Barfi!
 
    

Director: Anurag Basu
Year:  2012
Music: Pritam
Duration: 151 minutes
Rating: 8.0

Last year I watched one of director Anurag Basu's other films - Jagga Jasoos (2017) - and it bowled me over with how visually clever it was. But I had also seen his film Gangster from 2006 and though it was decent enough it had none of the surreal magic of Jagga Jasoos. So I went into this hoping for more Jagga and less Gangster - and I got it. I am not sure where along the line Basu found the secret elixir, but Barfi is an astonishingly original, inventive film that immerses you in pure cinema. I love his eye for the screen. Every frame has a purpose and is so well thought out - the colors, the camera angle, the activity in the background - that you can just sit back and allow it to wash over you. It feels like the one director who may have influenced him since Gangster was Wes Anderson in his style and droll absurdity. And like Anderson he can be accused at times of being a bit precious, a bit too quirky, too in love with his imagery and his kookiness but he is part of a changing Bollywood - in a good way. Oh, and much of this film takes place in Darjeeling.




It is above all a love story. A unique one that on paper sounds like Movie of the Week material but it is infused with so much empathy, emotion and good fun that it escapes the bounds of its story. The love story takes you in one direction and then half way through flips it around and then circles back. There are gut punches along the way. There is some very funny stuff along the way as well. With fine performances from everyone but especially from the three main actors. Ranbir Kapoor of the Kapoor family though I forget from which lineage - he also starred in Jagga Jasoos - and is amazingly gifted here; the lovely Priyanka Chopra as you have never seen her and newcomer to Bollywood after a few Telugu and Tamil films, Ileana D'Cruz of Portuguese heritage and an absolute knock-out. The kind you take home to mom and dad.




It begins in the current day - Shruti (Ileana) gets a phone call in Kolkata that her long time friend Barfi (Kapoor) is dying. On her journey to Darjeeling her memories pour in beginning in 1974 when she went to visit her family on the train. She was engaged at the time though not really in love to a well-off son of a good family. As the train nears the station a man on a bicycle looks in the window and falls in love. Until he does a header. But he collects himself and runs to the station and tells her that he loves her. In the only way he can. Through pantomime. Barfi is deaf and mute.
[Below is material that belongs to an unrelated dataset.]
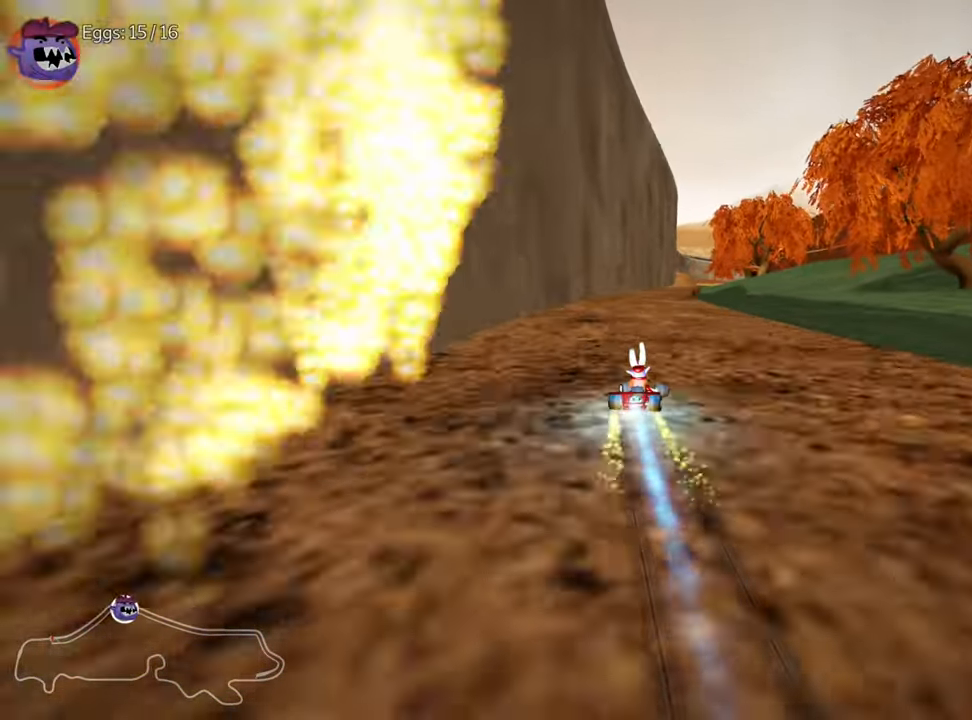
{"keys": ["left", "nitro", "skid", "up"], "events": [[100, "fire", "down"], [317, "fire", "up"]]}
And the film takes on two personalities with a silent film being played within a sound one. Barfi is at times part Chaplin and part Raj Kapoor. For the entire film Kapoor has to act out his feelings and often does little Chaplin routines. City Lights in a modern world of sound and ravishing color.



In another thread the story turns to Jhilmil (Priyanka) an autistic as described in the film - but one in which she is as much a child as anything - helpless, tortured, jailed in her own body, unable to communicate. Barfi knew her when they were both children and was able to get her to smile with his antics. He still can. A very tentative smile, almost ashamed of itself. Not to get into this too much but their lives cross when his father needs a kidney operation, she is kidnapped, Barfi hears about this and asks for a ransom to pay the hospital bill, another ransom is asked for, Barfi gets accused of kidnapping, finds the girl and they go on the run together across India.




The country they traverse is stunning as is Darjeeling with its incredible crisscross of streets, hills and fields. There are two wonderful chase scenes with the police after Barfi - one in Kolkata and one in Darjeeling - that are so clever and inspired by the comedy of the silent era. But underneath all the activity, all the beauty is a layer of sadness - hearts are broken, death is a constant, Jhilmil is what she is, Barfi will always be deaf and mute, Shruti never finds what she wants - and yet as corny as it sounds love is what people can desperately hang on to in order to survive. A lovely film and ultimately very moving.